Come non pensare a Montale?

Ho sceso, dandoti il braccio, almeno un milione di scale
e ora che non ci sei è il vuoto ad ogni gradino.
Anche così è stato breve il nostro lungo viaggio.
Il mio dura tuttora, né più mi occorrono
le coincidenze, le prenotazioni,
le trappole, gli scorni di chi crede
che la realtà sia quella che si vede.

Sul numero di dicembre 2011 di “Golf Today”, rivista sulla quale entrambi scriviamo (be’, io ho una colonna soltanto, ma ubi maior minor cessat, si sa) lessi queste sue parole:

Perché, sui campi di Golf, in questo Paese, in estate hanno caldo solo i maleducati?

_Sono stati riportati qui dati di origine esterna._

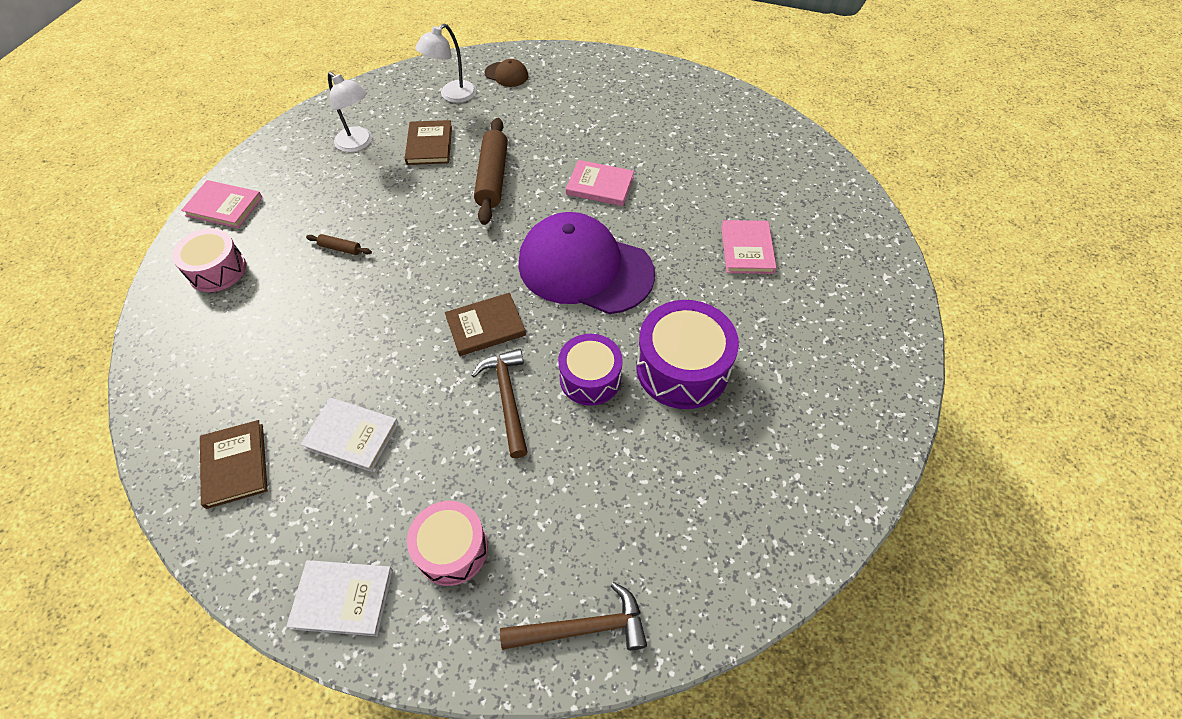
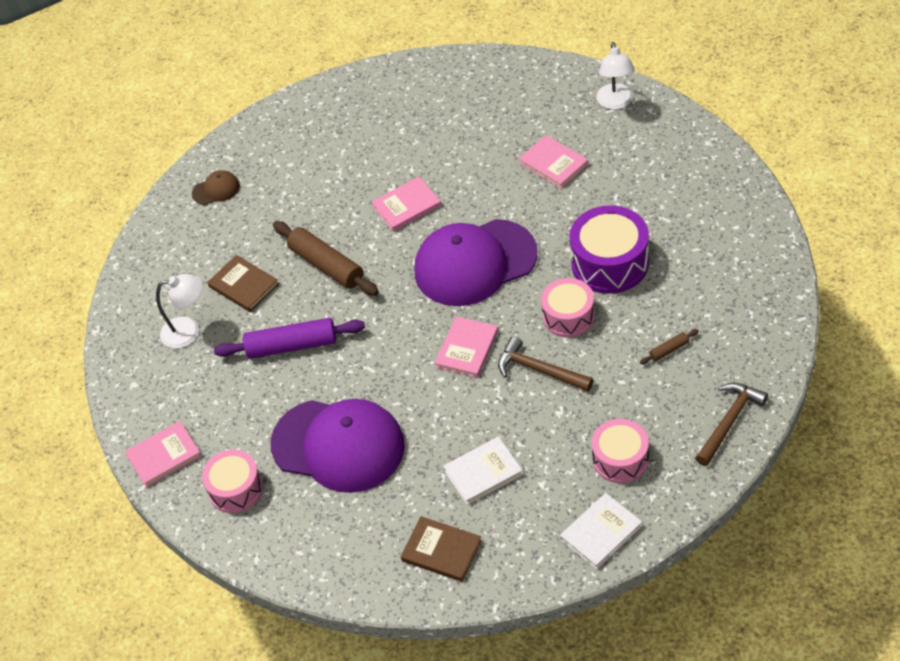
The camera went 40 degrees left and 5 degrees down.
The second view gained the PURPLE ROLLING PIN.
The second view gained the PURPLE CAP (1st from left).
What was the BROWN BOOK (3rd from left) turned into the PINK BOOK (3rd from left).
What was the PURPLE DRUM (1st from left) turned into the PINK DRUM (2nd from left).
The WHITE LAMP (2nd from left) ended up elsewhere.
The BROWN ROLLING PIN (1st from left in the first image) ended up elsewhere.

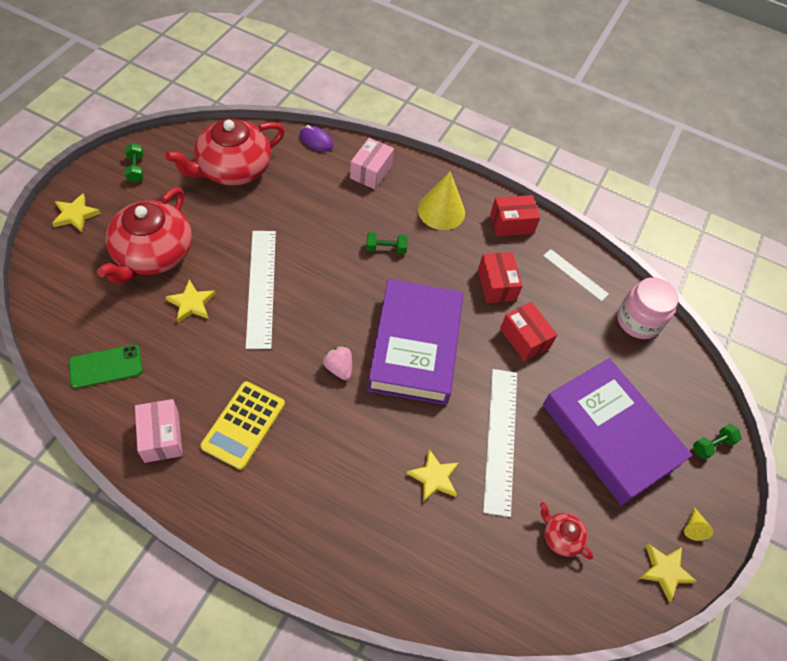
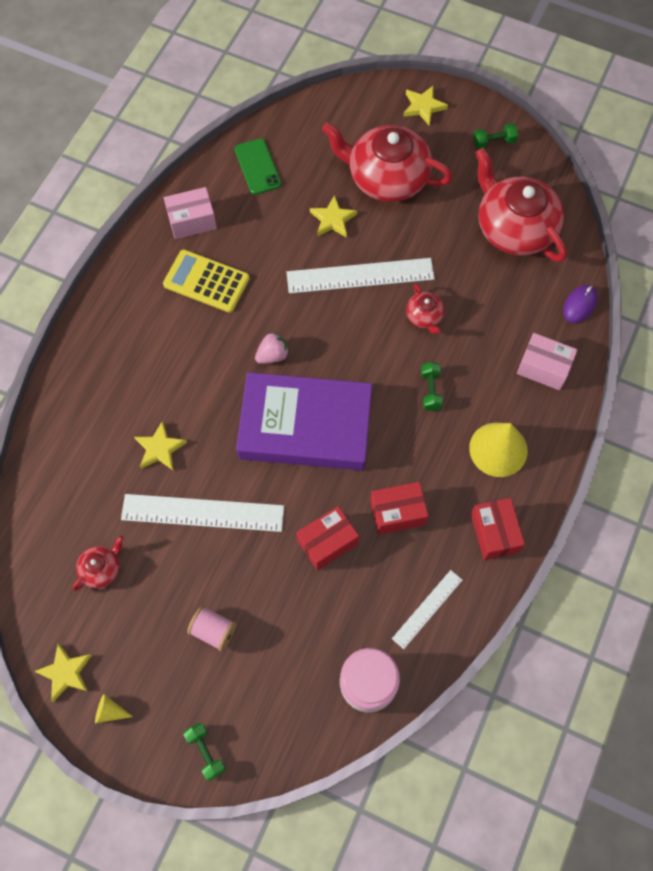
The camera went 95 degrees right and 10 degrees up.
Where the PURPLE BOOK (2nd from left) stood, the PINK SPOOL came to stand.
The second view gained the RED TEAPOT (3rd from left).

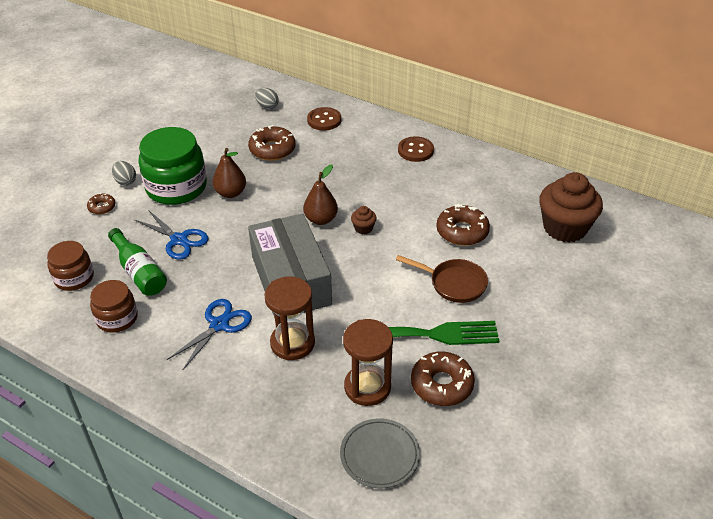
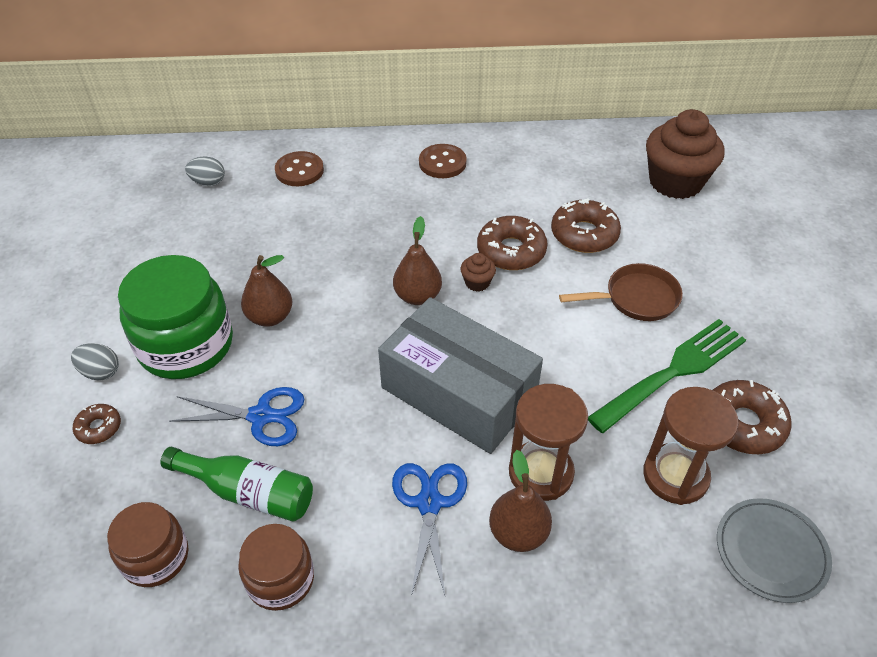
The camera went 35 degrees left and 5 degrees up.
The BROWN DONUT (2nd from left) ended up elsewhere.
The second view gained the BROWN PEAR (3rd from left).

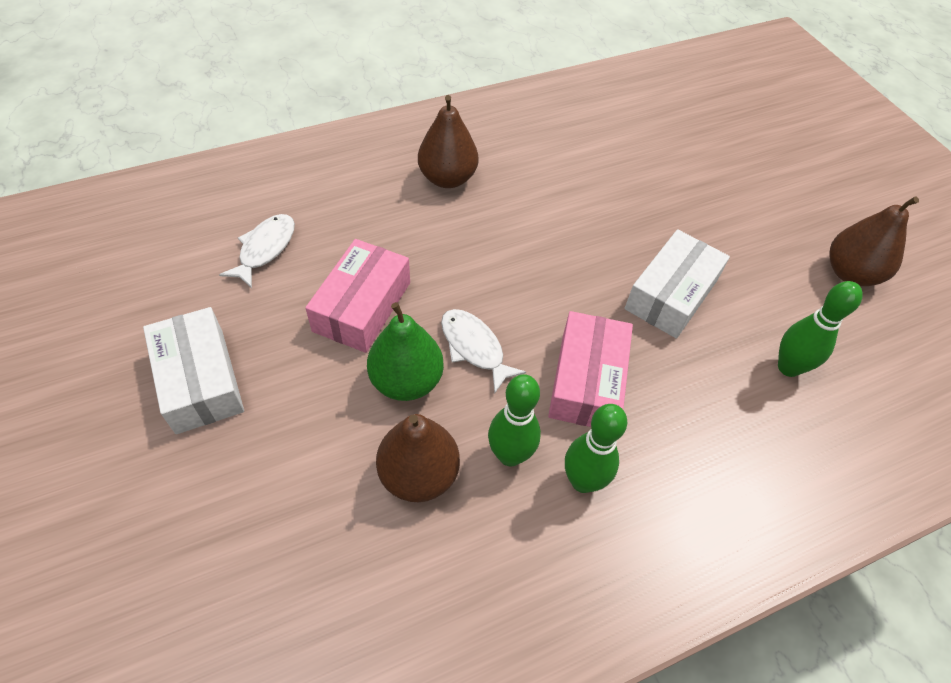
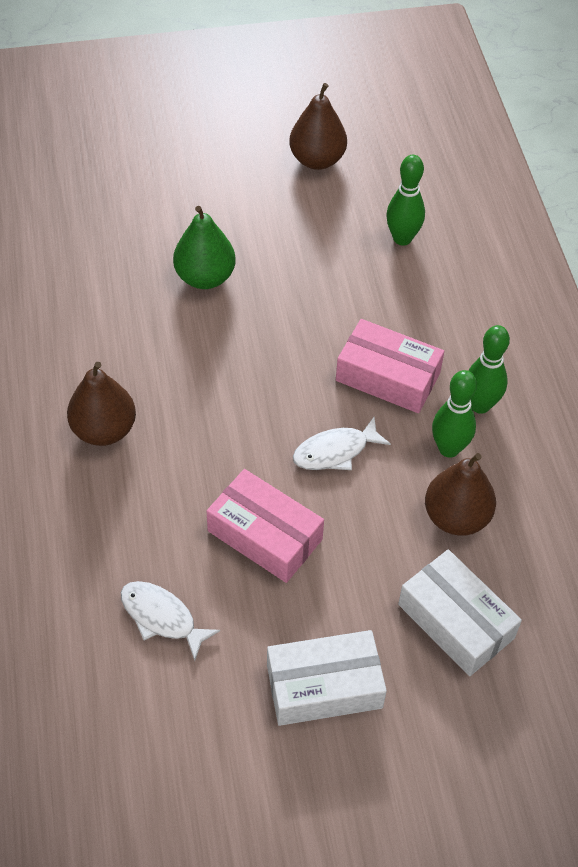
The camera went 75 degrees left and 0 degrees up.
The GREEN PEAR ended up elsewhere.
The WHITE BOX (2nd from left) ended up elsewhere.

Quella domanda mi colpì, perché è esattamente quello che penso, io che non considero i bermuda come un abbigliamento appropriato sul campo nemmeno in agosto.

Allora chiesi alla nostra direttrice Maria Pia Gennaro di fare da “facilitatrice”. Insomma entrammo in contatto, ci siamo conosciuti quest’inverno. Sinceramente mi importava poco della differenza d’età, perché mi pareva una persona a modo, con tanta cultura e intelligenza.

Marco è un conversatore brillante, e i suoi 86 anni sono più una croce da portare al petto con orgoglio che non un peso. Tra i tanti argomenti dei nostri conversari (conversari, oddio, io preferisco ascoltarlo) ci sono stati, ovviamente, i bermuda: mi ha parlato, per esempio, dell’eleganza con cui questo indumento si può portare, in contrasto con certi pantaloncini che si vedono d’estate sui nostri campi (quelli sono i “Bermuda” però, che sono cosa diversa rispetto ai “bermuda”). (Io sono molto rigido in questo, forse troppo; però continuo a stupirmi nel vedere che si venga lasciati giocare con pantaloncini da spiaggia.)

E tanti altri argomenti: racconti di una vita, aneddoti, anche dettagli senza apparente importanza. Tout se tient.

Be’, oggi posso dire con una punta di orgoglio che Marco è mio amico. E ti vedrei bene, caro Marco, in un immaginario colloquio con Ben Hogan.